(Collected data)
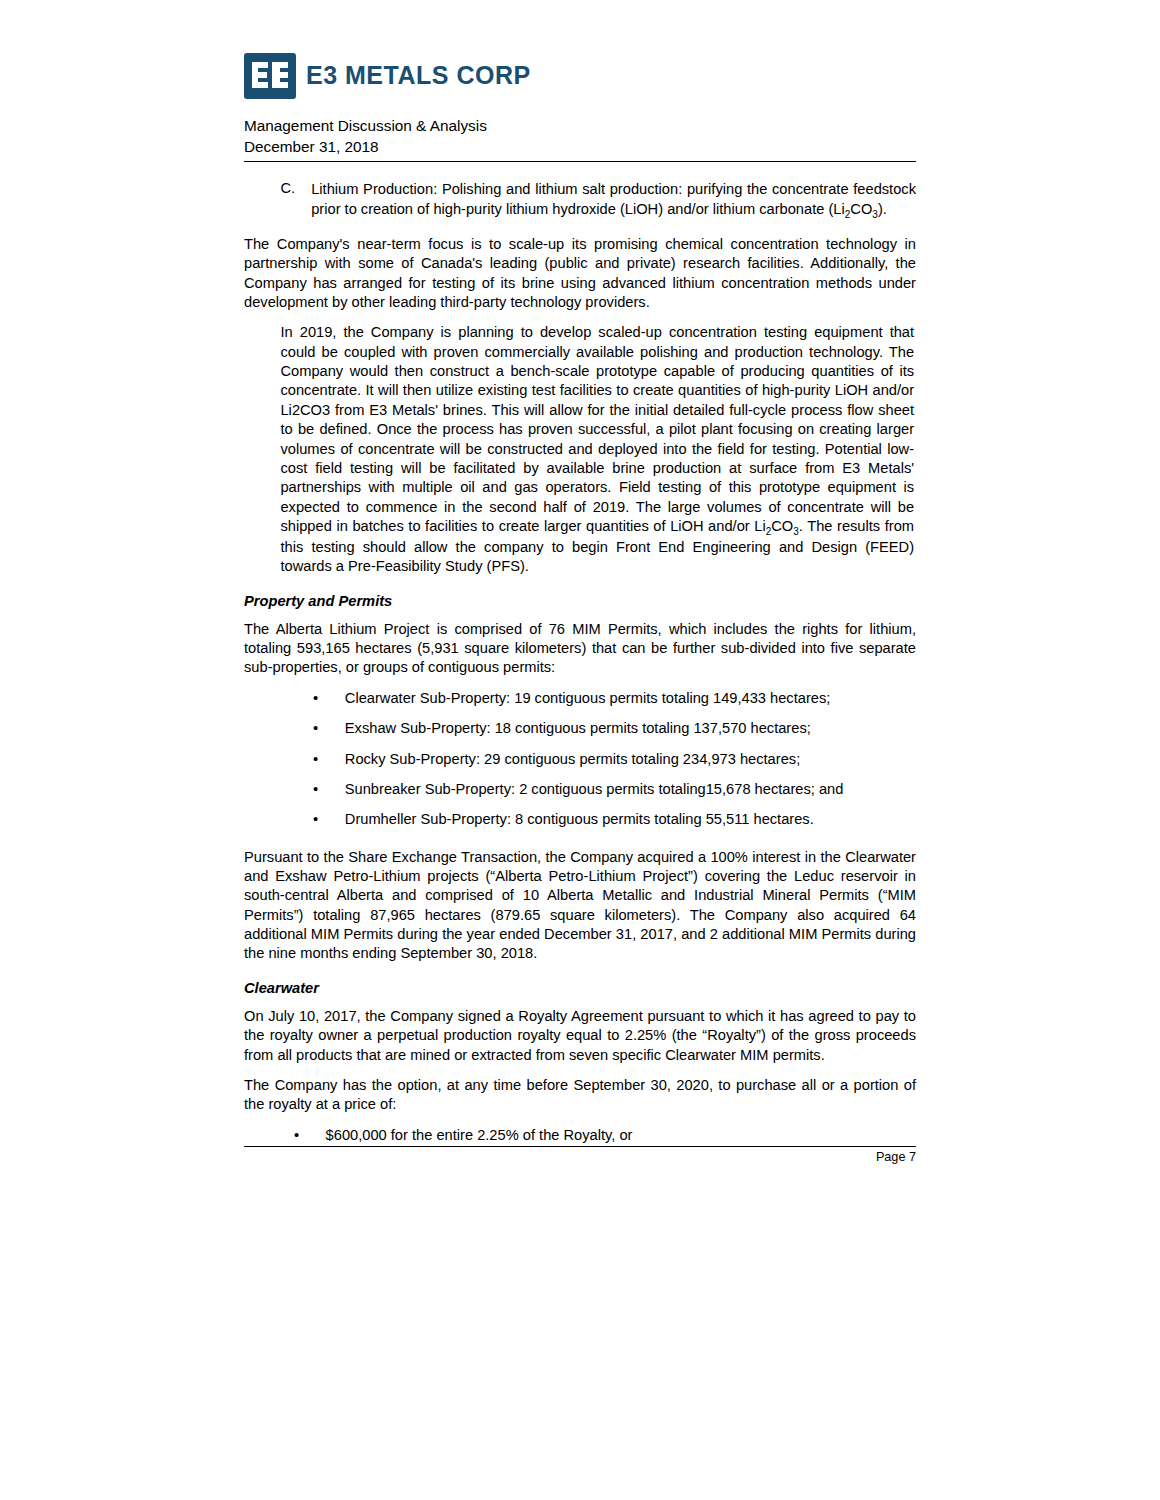E3 METALS CORP
Management Discussion & Analysis
December 31, 2018
C.
Lithium Production: Polishing and lithium salt production: purifying the concentrate feedstock prior to creation of high-purity lithium hydroxide (LiOH) and/or lithium carbonate (Li2CO3).
The Company's near-term focus is to scale-up its promising chemical concentration technology in partnership with some of Canada's leading (public and private) research facilities. Additionally, the Company has arranged for testing of its brine using advanced lithium concentration methods under development by other leading third-party technology providers.
In 2019, the Company is planning to develop scaled-up concentration testing equipment that could be coupled with proven commercially available polishing and production technology. The Company would then construct a bench-scale prototype capable of producing quantities of its concentrate. It will then utilize existing test facilities to create quantities of high-purity LiOH and/or Li2CO3 from E3 Metals' brines. This will allow for the initial detailed full-cycle process flow sheet to be defined. Once the process has proven successful, a pilot plant focusing on creating larger volumes of concentrate will be constructed and deployed into the field for testing. Potential low-cost field testing will be facilitated by available brine production at surface from E3 Metals' partnerships with multiple oil and gas operators. Field testing of this prototype equipment is expected to commence in the second half of 2019. The large volumes of concentrate will be shipped in batches to facilities to create larger quantities of LiOH and/or Li2CO3. The results from this testing should allow the company to begin Front End Engineering and Design (FEED) towards a Pre-Feasibility Study (PFS).
Property and Permits
The Alberta Lithium Project is comprised of 76 MIM Permits, which includes the rights for lithium, totaling 593,165 hectares (5,931 square kilometers) that can be further sub-divided into five separate sub-properties, or groups of contiguous permits:
Clearwater Sub-Property: 19 contiguous permits totaling 149,433 hectares;
Exshaw Sub-Property: 18 contiguous permits totaling 137,570 hectares;
Rocky Sub-Property: 29 contiguous permits totaling 234,973 hectares;
Sunbreaker Sub-Property: 2 contiguous permits totaling15,678 hectares; and
Drumheller Sub-Property: 8 contiguous permits totaling 55,511 hectares.
Pursuant to the Share Exchange Transaction, the Company acquired a 100% interest in the Clearwater and Exshaw Petro-Lithium projects (“Alberta Petro-Lithium Project”) covering the Leduc reservoir in south-central Alberta and comprised of 10 Alberta Metallic and Industrial Mineral Permits (“MIM Permits”) totaling 87,965 hectares (879.65 square kilometers). The Company also acquired 64 additional MIM Permits during the year ended December 31, 2017, and 2 additional MIM Permits during the nine months ending September 30, 2018.
Clearwater
On July 10, 2017, the Company signed a Royalty Agreement pursuant to which it has agreed to pay to the royalty owner a perpetual production royalty equal to 2.25% (the “Royalty”) of the gross proceeds from all products that are mined or extracted from seven specific Clearwater MIM permits.
The Company has the option, at any time before September 30, 2020, to purchase all or a portion of the royalty at a price of:
$600,000 for the entire 2.25% of the Royalty, or
Page 7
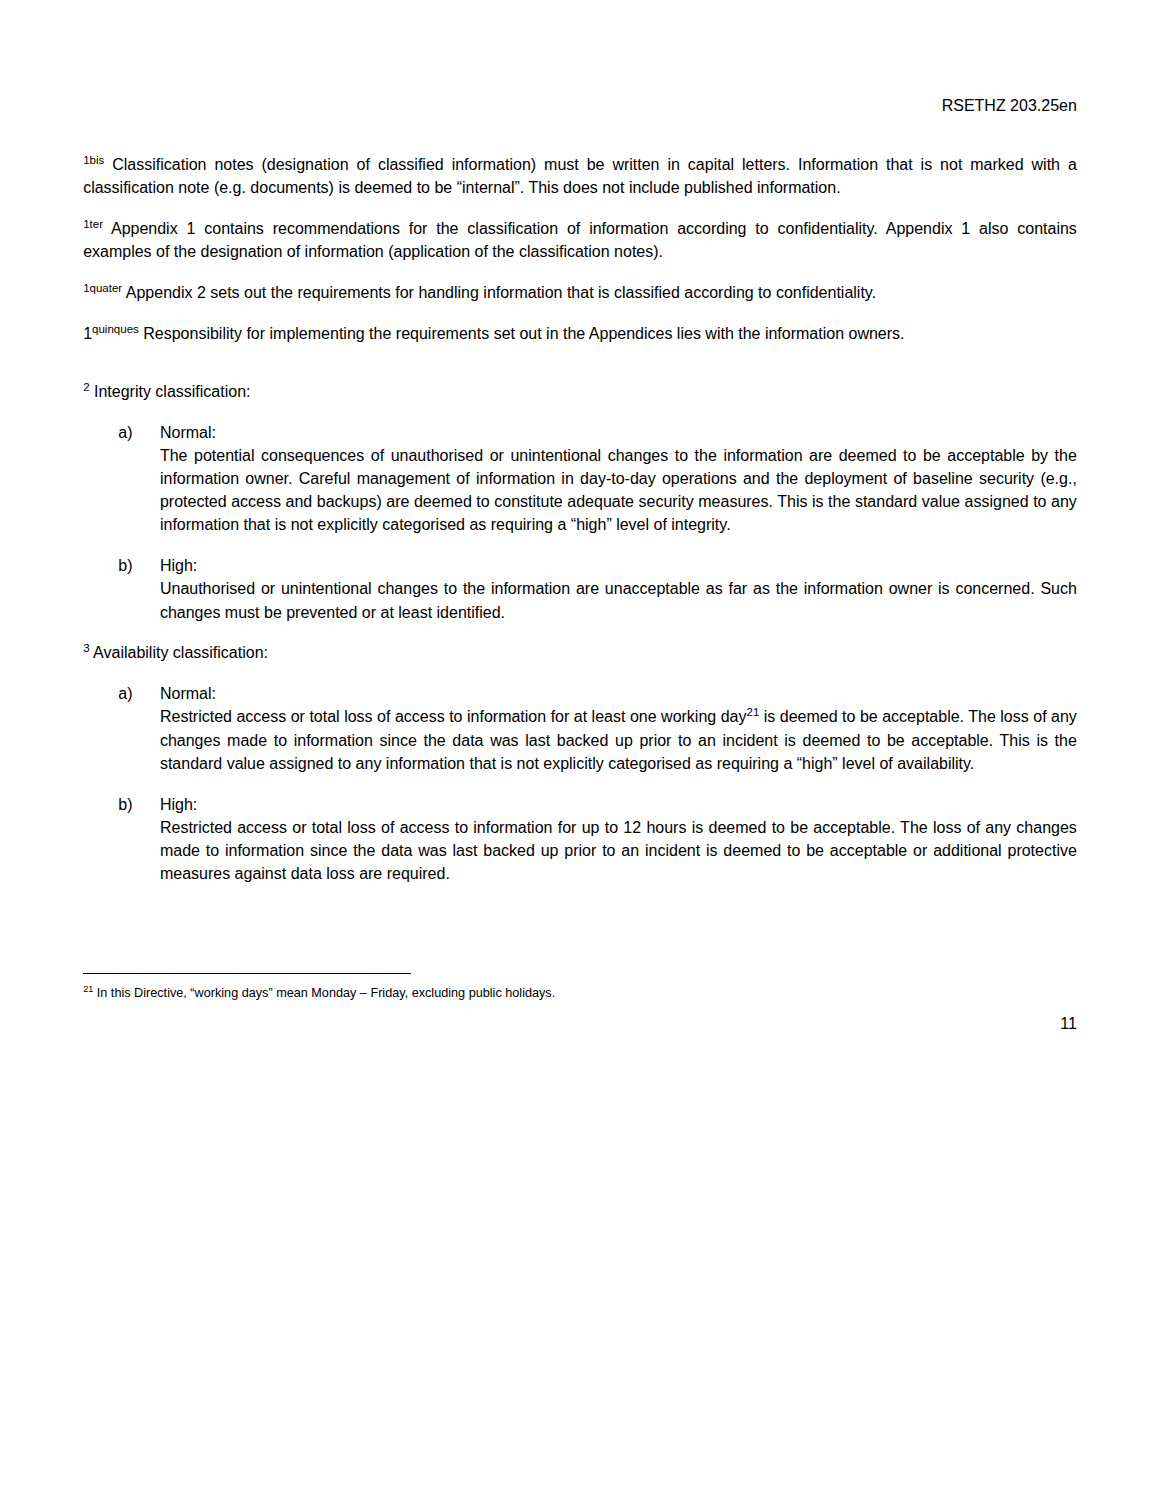RSETHZ 203.25en
1bis Classification notes (designation of classified information) must be written in capital letters. Information that is not marked with a classification note (e.g. documents) is deemed to be “internal”. This does not include published information.
1ter Appendix 1 contains recommendations for the classification of information according to confidentiality. Appendix 1 also contains examples of the designation of information (application of the classification notes).
1quater Appendix 2 sets out the requirements for handling information that is classified according to confidentiality.
1quinques Responsibility for implementing the requirements set out in the Appendices lies with the information owners.
2 Integrity classification:
a)
Normal: The potential consequences of unauthorised or unintentional changes to the information are deemed to be acceptable by the information owner. Careful management of information in day-to-day operations and the deployment of baseline security (e.g., protected access and backups) are deemed to constitute adequate security measures. This is the standard value assigned to any information that is not explicitly categorised as requiring a “high” level of integrity.
b)
High: Unauthorised or unintentional changes to the information are unacceptable as far as the information owner is concerned. Such changes must be prevented or at least identified.
3 Availability classification:
a)
Normal: Restricted access or total loss of access to information for at least one working day21 is deemed to be acceptable. The loss of any changes made to information since the data was last backed up prior to an incident is deemed to be acceptable. This is the standard value assigned to any information that is not explicitly categorised as requiring a “high” level of availability.
b)
High: Restricted access or total loss of access to information for up to 12 hours is deemed to be acceptable. The loss of any changes made to information since the data was last backed up prior to an incident is deemed to be acceptable or additional protective measures against data loss are required.
21 In this Directive, “working days” mean Monday – Friday, excluding public holidays.
11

§ **Required action**
Repeat every entry above exactly; images stay out of the copy.

§ **Answer**
E3 METALS CORP
Management Discussion & Analysis
December 31, 2018
C.
Lithium Production: Polishing and lithium salt production: purifying the concentrate feedstock prior to creation of high-purity lithium hydroxide (LiOH) and/or lithium carbonate (Li2CO3).
The Company's near-term focus is to scale-up its promising chemical concentration technology in partnership with some of Canada's leading (public and private) research facilities. Additionally, the Company has arranged for testing of its brine using advanced lithium concentration methods under development by other leading third-party technology providers.
In 2019, the Company is planning to develop scaled-up concentration testing equipment that could be coupled with proven commercially available polishing and production technology. The Company would then construct a bench-scale prototype capable of producing quantities of its concentrate. It will then utilize existing test facilities to create quantities of high-purity LiOH and/or Li2CO3 from E3 Metals' brines. This will allow for the initial detailed full-cycle process flow sheet to be defined. Once the process has proven successful, a pilot plant focusing on creating larger volumes of concentrate will be constructed and deployed into the field for testing. Potential low-cost field testing will be facilitated by available brine production at surface from E3 Metals' partnerships with multiple oil and gas operators. Field testing of this prototype equipment is expected to commence in the second half of 2019. The large volumes of concentrate will be shipped in batches to facilities to create larger quantities of LiOH and/or Li2CO3. The results from this testing should allow the company to begin Front End Engineering and Design (FEED) towards a Pre-Feasibility Study (PFS).
Property and Permits
The Alberta Lithium Project is comprised of 76 MIM Permits, which includes the rights for lithium, totaling 593,165 hectares (5,931 square kilometers) that can be further sub-divided into five separate sub-properties, or groups of contiguous permits:
Clearwater Sub-Property: 19 contiguous permits totaling 149,433 hectares;
Exshaw Sub-Property: 18 contiguous permits totaling 137,570 hectares;
Rocky Sub-Property: 29 contiguous permits totaling 234,973 hectares;
Sunbreaker Sub-Property: 2 contiguous permits totaling15,678 hectares; and
Drumheller Sub-Property: 8 contiguous permits totaling 55,511 hectares.
Pursuant to the Share Exchange Transaction, the Company acquired a 100% interest in the Clearwater and Exshaw Petro-Lithium projects (“Alberta Petro-Lithium Project”) covering the Leduc reservoir in south-central Alberta and comprised of 10 Alberta Metallic and Industrial Mineral Permits (“MIM Permits”) totaling 87,965 hectares (879.65 square kilometers). The Company also acquired 64 additional MIM Permits during the year ended December 31, 2017, and 2 additional MIM Permits during the nine months ending September 30, 2018.
Clearwater
On July 10, 2017, the Company signed a Royalty Agreement pursuant to which it has agreed to pay to the royalty owner a perpetual production royalty equal to 2.25% (the “Royalty”) of the gross proceeds from all products that are mined or extracted from seven specific Clearwater MIM permits.
The Company has the option, at any time before September 30, 2020, to purchase all or a portion of the royalty at a price of:
$600,000 for the entire 2.25% of the Royalty, or
Page 7
RSETHZ 203.25en
1bis Classification notes (designation of classified information) must be written in capital letters. Information that is not marked with a classification note (e.g. documents) is deemed to be “internal”. This does not include published information.
1ter Appendix 1 contains recommendations for the classification of information according to confidentiality. Appendix 1 also contains examples of the designation of information (application of the classification notes).
1quater Appendix 2 sets out the requirements for handling information that is classified according to confidentiality.
1quinques Responsibility for implementing the requirements set out in the Appendices lies with the information owners.
2 Integrity classification:
a)
Normal: The potential consequences of unauthorised or unintentional changes to the information are deemed to be acceptable by the information owner. Careful management of information in day-to-day operations and the deployment of baseline security (e.g., protected access and backups) are deemed to constitute adequate security measures. This is the standard value assigned to any information that is not explicitly categorised as requiring a “high” level of integrity.
b)
High: Unauthorised or unintentional changes to the information are unacceptable as far as the information owner is concerned. Such changes must be prevented or at least identified.
3 Availability classification:
a)
Normal: Restricted access or total loss of access to information for at least one working day21 is deemed to be acceptable. The loss of any changes made to information since the data was last backed up prior to an incident is deemed to be acceptable. This is the standard value assigned to any information that is not explicitly categorised as requiring a “high” level of availability.
b)
High: Restricted access or total loss of access to information for up to 12 hours is deemed to be acceptable. The loss of any changes made to information since the data was last backed up prior to an incident is deemed to be acceptable or additional protective measures against data loss are required.
21 In this Directive, “working days” mean Monday – Friday, excluding public holidays.
11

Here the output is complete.